Ziya Ulusoy yazdı | 2 Temmuz ve mirasçısı Erdoğan
Kitlesel gelişmelerine ivme kazandırmak, "gazalarını kutlayarak" militan yapıyı güçlendirmek, "kanlı mı kansız mı" ama sonuçta iktidar yolunda sıçrama yapmak için bu faşist katliamı gerçekleştirdiler.
2 Temmuz katliamının 30.yıldönümü.
Katliamda yaşamını yitiren 35 aydın ve sanatçıyı saygıyla anıyoruz.
Katliamı politik islamcı örgütler gerçekleştirdi. Karamollaoğlu dahil Refah Partisinden MHP ve BBP'ye, radikal islamcı örgütlere uzanan İslamcı-Türkçü çizgideki parti ve örgütler bu saldırıda yer aldılar.
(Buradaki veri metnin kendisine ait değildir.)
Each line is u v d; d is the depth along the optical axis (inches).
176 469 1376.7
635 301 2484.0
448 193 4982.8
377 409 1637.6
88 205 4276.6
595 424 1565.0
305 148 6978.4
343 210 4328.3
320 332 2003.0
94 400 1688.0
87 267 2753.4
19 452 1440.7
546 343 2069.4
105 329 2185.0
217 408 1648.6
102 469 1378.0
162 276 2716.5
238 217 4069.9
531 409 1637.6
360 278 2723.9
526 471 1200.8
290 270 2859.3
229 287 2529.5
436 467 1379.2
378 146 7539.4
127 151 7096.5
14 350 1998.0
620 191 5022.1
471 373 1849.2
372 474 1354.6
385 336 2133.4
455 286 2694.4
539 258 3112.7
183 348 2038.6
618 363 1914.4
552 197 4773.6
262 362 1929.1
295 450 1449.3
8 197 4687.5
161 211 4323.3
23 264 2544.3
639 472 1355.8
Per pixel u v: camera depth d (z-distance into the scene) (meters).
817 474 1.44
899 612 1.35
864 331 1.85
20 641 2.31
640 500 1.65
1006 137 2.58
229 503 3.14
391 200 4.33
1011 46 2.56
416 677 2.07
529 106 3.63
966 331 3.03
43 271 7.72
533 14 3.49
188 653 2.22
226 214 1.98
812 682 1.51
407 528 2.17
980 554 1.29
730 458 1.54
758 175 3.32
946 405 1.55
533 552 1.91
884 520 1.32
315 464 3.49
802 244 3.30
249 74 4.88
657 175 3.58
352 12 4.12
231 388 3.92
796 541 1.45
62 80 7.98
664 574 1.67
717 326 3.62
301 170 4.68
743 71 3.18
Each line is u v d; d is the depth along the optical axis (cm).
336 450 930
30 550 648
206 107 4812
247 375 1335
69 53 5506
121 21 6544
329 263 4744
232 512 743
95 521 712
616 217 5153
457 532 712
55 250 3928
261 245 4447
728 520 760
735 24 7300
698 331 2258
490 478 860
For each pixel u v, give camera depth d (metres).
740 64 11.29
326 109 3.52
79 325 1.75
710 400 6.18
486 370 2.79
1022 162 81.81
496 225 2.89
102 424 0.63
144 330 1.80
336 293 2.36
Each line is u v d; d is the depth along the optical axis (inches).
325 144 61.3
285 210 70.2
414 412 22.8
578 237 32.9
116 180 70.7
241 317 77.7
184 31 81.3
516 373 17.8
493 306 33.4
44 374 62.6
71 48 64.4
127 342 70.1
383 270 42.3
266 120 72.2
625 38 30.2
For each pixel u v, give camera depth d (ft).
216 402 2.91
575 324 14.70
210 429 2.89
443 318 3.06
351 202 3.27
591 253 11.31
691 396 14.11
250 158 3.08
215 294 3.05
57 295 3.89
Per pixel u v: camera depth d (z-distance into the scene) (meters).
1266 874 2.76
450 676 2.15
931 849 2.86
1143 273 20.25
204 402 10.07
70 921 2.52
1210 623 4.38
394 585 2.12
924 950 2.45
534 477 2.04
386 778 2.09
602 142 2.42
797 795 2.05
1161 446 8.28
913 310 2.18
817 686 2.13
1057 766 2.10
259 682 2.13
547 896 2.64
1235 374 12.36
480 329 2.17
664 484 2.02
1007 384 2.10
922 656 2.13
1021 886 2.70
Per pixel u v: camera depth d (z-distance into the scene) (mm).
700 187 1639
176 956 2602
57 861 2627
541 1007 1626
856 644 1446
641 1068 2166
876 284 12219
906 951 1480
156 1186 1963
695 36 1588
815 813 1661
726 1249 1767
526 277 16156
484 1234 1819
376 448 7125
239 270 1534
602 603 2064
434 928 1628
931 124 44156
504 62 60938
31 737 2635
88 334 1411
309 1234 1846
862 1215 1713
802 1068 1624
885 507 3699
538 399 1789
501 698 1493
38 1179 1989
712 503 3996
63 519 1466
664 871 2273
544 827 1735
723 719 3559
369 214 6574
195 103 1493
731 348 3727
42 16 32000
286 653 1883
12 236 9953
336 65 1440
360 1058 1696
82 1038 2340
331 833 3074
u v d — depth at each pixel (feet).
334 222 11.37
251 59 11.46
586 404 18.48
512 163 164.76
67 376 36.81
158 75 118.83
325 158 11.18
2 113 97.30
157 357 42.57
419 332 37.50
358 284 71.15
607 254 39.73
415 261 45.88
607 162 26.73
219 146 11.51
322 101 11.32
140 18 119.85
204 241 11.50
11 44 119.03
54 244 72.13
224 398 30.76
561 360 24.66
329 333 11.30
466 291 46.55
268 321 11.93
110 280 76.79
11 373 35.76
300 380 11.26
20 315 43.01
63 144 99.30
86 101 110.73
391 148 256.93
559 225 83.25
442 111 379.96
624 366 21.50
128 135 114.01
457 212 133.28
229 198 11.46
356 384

Kitlesel gelişmelerine ivme kazandırmak, "gazalarını kutlayarak" militan yapıyı güçlendirmek, "kanlı mı kansız mı" ama sonuçta iktidar yolunda sıçrama yapmak için bu faşist katliamı gerçekleştirdiler.
Katillerin mahkemedeki saldırgan tavırları bu gerçekleri küstahça tavırla kanıtıydı.
Katliamın arkasında generallerin güdümündeki iktidar vardı. Asker ve polise saldırgan faşist kitleyi koruma emrini verdiler. Hatta JİTEM ve sivil polis elemanlarını faşist kitle saldırganlığını büyütmek için görevlendirdiler.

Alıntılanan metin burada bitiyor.